▶ **Extract**:
·····

If you walked into Cobra Command at 9AM tomorrow, you’d probably see Megan Wallace. She’d have her hair up. She’d be laughing at something one of her classmates just said. She is, by every measure, in her place.
She’s a wife. A mom to a little girl. A business owner. And she’s currently pregnant with her second baby.
10 years ago, she was an 18-year-old who had just graduated high school and didn’t know what to do with herself.
That’s the part of the story most people don’t get to see. The before. The version of the person who walked through the door for the first time, before the marriage, before the baby, before the business, before the version they are now.
Megan walked through our doors in 2016. Fresh out of high school. Fresh out of sports. Looking for what came next.
Now she’s been here for a decade.
Why she came in the first place
Megan had been an athlete her whole life. Sports were her structure. They held her schedule, her body, her social world. Then she graduated, and overnight all of that was gone, the way it is for every kid who’s been an athlete since they were 8 years old.
A lot of kids in that exact moment fall off. They tell themselves they’ll figure out a workout routine. They mean it. And then nothing happens, and 5 years go by, and one day they wake up at 23 wondering when fitness became something they used to do.
Megan didn’t do that. She walked in here looking for her next structure.
She’ll be the first one to tell you she didn’t know what she was getting into. She just knew she needed somewhere to be coached. Somewhere with a schedule. Somewhere with other people who were going to expect her to show up.
That’s how it starts for most people who stay long.
What happened in the seasons after
This is where the story stops being a fitness story and starts being a life story.
Megan met her now-husband. They got married. She’ll tell you that her body and her confidence going into that wedding day were nothing like the body and the confidence she walked in with in 2016.
She got pregnant with her first baby. She kept training. We scaled. We coached around what was safe, what was working, what wasn’t. She came back after the birth slower than she wanted to and stronger than she expected to. The way every postpartum return goes when somebody actually has a coach and a plan instead of a self-imposed timeline and a YouTube algorithm.
She launched her own business. She built a clientele. She figured out the rhythm of being a working mom. The 6AM class started making more and more sense in her schedule, because before the world wakes up is the only quiet she gets. Then life changes again and she went back to her 9AM crew.
Recently, she announced she’s pregnant again. Baby number two.
Through every single one of those life shifts, Cobra Command stayed constant. Sure, coaches changed. Howe we programmer for her changed. The intensity changed. The hours she could come changed. The membership tier changed.
But Cobra was the same constant for 10 years.
And it wasn’t an accident. That’s our model.

·····

▶ **Set of tasks**:
A – According to the Megan Wallace story, why did the 6AM class start making more sense in her schedule? Answer in one to three sentences.
B – Please carry the Megan Wallace story forward, starting after its last sentence.

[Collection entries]
·····

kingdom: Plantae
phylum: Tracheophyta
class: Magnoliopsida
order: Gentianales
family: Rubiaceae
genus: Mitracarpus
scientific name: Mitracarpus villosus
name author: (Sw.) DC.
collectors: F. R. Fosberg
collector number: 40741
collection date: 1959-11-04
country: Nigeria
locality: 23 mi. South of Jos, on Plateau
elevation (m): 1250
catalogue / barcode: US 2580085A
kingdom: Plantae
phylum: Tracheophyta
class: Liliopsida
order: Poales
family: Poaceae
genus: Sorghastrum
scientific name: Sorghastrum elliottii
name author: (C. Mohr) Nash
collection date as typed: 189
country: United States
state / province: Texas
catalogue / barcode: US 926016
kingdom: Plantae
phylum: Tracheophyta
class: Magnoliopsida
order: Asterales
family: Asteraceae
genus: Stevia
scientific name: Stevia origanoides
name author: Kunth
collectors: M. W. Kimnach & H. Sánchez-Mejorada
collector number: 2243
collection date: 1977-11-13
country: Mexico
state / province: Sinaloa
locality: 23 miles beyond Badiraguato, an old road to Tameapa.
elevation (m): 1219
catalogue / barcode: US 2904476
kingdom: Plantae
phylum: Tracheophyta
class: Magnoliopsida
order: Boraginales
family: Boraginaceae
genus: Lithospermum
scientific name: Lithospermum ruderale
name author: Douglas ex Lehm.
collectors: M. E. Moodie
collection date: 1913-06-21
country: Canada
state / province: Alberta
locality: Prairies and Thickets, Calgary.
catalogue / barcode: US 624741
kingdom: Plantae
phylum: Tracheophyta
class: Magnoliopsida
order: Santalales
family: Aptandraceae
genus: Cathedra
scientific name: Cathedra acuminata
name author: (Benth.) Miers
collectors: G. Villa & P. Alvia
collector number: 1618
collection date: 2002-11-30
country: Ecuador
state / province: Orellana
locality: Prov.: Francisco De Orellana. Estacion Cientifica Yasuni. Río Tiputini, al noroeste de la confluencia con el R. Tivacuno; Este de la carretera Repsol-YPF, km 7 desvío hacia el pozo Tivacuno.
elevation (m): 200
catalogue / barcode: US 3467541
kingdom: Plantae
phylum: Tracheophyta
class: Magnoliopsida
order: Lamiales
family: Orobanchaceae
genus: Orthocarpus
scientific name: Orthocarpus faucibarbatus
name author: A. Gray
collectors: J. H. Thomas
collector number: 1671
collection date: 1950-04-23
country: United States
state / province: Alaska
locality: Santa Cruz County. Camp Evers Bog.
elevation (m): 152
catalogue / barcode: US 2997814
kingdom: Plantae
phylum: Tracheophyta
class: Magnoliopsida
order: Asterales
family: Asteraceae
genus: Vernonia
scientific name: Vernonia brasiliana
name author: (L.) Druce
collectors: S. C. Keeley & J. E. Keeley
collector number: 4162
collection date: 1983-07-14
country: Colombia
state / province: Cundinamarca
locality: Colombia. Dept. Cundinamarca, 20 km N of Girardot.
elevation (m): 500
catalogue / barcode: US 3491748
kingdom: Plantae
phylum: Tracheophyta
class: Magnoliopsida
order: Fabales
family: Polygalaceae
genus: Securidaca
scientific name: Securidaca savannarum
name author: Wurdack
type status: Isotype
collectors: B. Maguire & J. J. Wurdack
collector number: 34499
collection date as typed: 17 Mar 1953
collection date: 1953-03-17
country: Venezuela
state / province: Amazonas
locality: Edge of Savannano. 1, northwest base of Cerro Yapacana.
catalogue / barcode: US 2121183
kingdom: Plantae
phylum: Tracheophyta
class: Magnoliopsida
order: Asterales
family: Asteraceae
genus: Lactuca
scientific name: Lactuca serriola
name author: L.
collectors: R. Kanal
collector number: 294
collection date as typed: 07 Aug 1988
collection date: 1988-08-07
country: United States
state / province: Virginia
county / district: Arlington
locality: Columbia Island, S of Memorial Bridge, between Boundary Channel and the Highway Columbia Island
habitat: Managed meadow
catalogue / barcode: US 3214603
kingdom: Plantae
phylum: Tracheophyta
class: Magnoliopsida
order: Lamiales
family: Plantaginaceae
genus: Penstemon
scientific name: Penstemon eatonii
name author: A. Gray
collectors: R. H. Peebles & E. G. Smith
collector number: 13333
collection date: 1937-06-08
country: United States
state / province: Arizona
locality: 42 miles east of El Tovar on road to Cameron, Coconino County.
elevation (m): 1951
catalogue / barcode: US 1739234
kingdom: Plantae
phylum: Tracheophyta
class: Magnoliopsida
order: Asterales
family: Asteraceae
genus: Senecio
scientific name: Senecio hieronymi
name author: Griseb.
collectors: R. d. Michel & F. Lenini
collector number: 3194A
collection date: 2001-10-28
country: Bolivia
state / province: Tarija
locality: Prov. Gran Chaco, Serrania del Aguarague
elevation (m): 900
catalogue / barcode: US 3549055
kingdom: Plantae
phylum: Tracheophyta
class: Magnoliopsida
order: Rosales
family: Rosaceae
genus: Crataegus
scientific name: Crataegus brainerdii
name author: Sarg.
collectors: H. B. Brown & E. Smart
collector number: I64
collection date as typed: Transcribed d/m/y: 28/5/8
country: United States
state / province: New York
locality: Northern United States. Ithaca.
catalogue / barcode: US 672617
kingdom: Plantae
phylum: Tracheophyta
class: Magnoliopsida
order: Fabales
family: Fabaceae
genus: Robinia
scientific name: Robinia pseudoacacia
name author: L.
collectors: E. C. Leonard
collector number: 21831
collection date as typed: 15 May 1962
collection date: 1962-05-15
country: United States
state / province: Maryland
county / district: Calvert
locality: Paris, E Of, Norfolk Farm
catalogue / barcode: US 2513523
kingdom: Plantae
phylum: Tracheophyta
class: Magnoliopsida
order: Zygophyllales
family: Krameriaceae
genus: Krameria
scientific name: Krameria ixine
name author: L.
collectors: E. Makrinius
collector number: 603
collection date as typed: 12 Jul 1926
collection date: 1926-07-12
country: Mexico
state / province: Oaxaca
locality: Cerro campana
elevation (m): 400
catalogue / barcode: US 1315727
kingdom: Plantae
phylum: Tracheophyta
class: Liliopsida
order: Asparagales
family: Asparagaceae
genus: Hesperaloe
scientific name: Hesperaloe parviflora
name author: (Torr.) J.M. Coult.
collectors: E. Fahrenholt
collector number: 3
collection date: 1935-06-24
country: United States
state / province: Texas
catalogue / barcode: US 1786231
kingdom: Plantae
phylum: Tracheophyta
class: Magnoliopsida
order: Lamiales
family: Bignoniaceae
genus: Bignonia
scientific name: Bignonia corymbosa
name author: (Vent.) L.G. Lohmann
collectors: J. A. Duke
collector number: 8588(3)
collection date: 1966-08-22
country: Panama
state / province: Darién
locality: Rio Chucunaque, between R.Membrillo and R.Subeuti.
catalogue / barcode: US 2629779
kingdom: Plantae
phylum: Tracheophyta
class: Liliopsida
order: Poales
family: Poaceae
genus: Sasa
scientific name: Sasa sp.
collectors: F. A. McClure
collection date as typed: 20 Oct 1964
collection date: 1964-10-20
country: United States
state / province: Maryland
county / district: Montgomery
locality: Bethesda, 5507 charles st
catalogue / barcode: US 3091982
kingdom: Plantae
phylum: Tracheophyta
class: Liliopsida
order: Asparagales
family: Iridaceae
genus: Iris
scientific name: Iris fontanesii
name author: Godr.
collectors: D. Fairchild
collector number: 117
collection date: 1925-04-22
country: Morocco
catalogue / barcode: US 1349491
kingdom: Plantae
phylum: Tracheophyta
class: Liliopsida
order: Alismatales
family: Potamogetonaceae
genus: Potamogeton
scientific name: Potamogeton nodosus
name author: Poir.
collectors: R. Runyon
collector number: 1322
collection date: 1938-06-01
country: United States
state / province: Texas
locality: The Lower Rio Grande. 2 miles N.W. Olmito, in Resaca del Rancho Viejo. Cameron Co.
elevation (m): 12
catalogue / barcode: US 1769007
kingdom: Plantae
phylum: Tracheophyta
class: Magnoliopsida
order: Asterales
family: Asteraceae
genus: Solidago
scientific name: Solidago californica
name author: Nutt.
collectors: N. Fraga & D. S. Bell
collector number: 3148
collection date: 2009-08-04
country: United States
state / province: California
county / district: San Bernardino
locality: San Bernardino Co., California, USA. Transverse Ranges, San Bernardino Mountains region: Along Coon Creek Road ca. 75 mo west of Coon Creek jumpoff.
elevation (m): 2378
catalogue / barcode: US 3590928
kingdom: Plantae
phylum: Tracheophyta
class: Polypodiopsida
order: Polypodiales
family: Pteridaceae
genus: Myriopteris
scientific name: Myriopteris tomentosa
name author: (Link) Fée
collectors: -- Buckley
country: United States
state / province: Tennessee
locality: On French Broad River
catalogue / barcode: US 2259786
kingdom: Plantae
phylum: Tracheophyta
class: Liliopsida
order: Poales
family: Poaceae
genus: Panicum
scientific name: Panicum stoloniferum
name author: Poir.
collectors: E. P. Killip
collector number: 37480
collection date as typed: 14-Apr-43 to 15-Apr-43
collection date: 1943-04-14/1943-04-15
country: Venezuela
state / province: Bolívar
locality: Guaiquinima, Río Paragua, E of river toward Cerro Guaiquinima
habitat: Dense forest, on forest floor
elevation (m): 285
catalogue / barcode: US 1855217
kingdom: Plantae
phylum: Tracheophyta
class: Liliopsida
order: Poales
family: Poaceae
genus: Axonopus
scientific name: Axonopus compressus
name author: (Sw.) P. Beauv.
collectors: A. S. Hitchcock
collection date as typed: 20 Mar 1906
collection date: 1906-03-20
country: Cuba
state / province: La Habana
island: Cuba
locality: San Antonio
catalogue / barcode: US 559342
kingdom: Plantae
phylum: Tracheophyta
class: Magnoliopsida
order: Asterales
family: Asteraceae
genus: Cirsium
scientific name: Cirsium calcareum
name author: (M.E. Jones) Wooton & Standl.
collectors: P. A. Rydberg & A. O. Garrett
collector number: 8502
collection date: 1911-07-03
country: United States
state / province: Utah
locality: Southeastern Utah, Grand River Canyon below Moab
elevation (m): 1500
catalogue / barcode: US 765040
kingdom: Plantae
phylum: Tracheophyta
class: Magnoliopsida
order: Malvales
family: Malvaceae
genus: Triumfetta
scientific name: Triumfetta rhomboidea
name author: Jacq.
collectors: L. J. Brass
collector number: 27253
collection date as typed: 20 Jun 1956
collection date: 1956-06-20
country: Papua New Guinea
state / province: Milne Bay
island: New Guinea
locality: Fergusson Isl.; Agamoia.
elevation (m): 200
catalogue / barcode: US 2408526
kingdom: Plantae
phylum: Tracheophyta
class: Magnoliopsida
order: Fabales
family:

·····

▶ **Task responses**:
A – As she launched her business and learned the rhythm of being a working mom, the 6AM class fit better because the time before the world wakes up is the only quiet she gets.

B –
What Megan’s story actually says about Cobra
The thing we say internally about Megan, and about every member we want to keep for the long arc, is this: the gym isn’t supposed to be the thing your life revolves around. The gym is supposed to be the thing that holds steady while your life moves.
A wedding. A baby. A business. A second baby. Megan’s life has changed completely in 10 years. What she has needed from a gym has changed too.
The reason she’s still here is that we built the model to flex.
Big seasons. Small seasons. Training-hard seasons. Hanging-on-by-a-thread seasons. We can coach all of those. We can’t coach you if you disappear because you’re embarrassed about how a season is going. And we can’t coach you if all we sold you was an access card and a key fob.
That’s why coaching is in every membership. That’s why we know your name. That’s why your coach knows when you’ve been gone for two weeks and reaches out.
You can’t build a Megan out of a model that doesn’t do those things.
Where this leaves you
Look, you don’t have to be a 10-year member yet to belong here.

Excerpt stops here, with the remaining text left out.